Records drawn from a dataset:

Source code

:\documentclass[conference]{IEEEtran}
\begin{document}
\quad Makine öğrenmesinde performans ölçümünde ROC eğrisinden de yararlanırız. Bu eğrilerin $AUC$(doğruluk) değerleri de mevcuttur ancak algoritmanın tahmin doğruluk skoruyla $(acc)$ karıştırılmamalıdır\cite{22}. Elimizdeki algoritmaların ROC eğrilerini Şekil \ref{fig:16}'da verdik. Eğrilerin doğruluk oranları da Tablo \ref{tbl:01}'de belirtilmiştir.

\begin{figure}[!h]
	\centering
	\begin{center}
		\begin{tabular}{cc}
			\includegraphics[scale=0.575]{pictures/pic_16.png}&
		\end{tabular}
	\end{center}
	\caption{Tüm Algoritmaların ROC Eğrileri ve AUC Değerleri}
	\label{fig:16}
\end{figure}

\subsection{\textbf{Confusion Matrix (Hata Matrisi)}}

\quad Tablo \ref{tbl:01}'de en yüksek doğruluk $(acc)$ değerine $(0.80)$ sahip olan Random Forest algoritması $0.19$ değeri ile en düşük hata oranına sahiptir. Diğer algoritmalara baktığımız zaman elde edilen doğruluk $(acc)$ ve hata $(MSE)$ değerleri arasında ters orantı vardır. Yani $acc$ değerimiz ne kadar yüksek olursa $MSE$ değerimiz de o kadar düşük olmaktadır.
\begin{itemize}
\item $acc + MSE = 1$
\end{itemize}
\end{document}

DIRECTIONS: All the records above need to be transcribed exactly and in full.

RESULT OF THIS TASK:
Source code

:\documentclass[conference]{IEEEtran}
\begin{document}
\quad Makine öğrenmesinde performans ölçümünde ROC eğrisinden de yararlanırız. Bu eğrilerin $AUC$(doğruluk) değerleri de mevcuttur ancak algoritmanın tahmin doğruluk skoruyla $(acc)$ karıştırılmamalıdır\cite{22}. Elimizdeki algoritmaların ROC eğrilerini Şekil \ref{fig:16}'da verdik. Eğrilerin doğruluk oranları da Tablo \ref{tbl:01}'de belirtilmiştir.

\begin{figure}[!h]
	\centering
	\begin{center}
		\begin{tabular}{cc}
			\includegraphics[scale=0.575]{pictures/pic_16.png}&
		\end{tabular}
	\end{center}
	\caption{Tüm Algoritmaların ROC Eğrileri ve AUC Değerleri}
	\label{fig:16}
\end{figure}

\subsection{\textbf{Confusion Matrix (Hata Matrisi)}}

\quad Tablo \ref{tbl:01}'de en yüksek doğruluk $(acc)$ değerine $(0.80)$ sahip olan Random Forest algoritması $0.19$ değeri ile en düşük hata oranına sahiptir. Diğer algoritmalara baktığımız zaman elde edilen doğruluk $(acc)$ ve hata $(MSE)$ değerleri arasında ters orantı vardır. Yani $acc$ değerimiz ne kadar yüksek olursa $MSE$ değerimiz de o kadar düşük olmaktadır.
\begin{itemize}
\item $acc + MSE = 1$
\end{itemize}
\end{document}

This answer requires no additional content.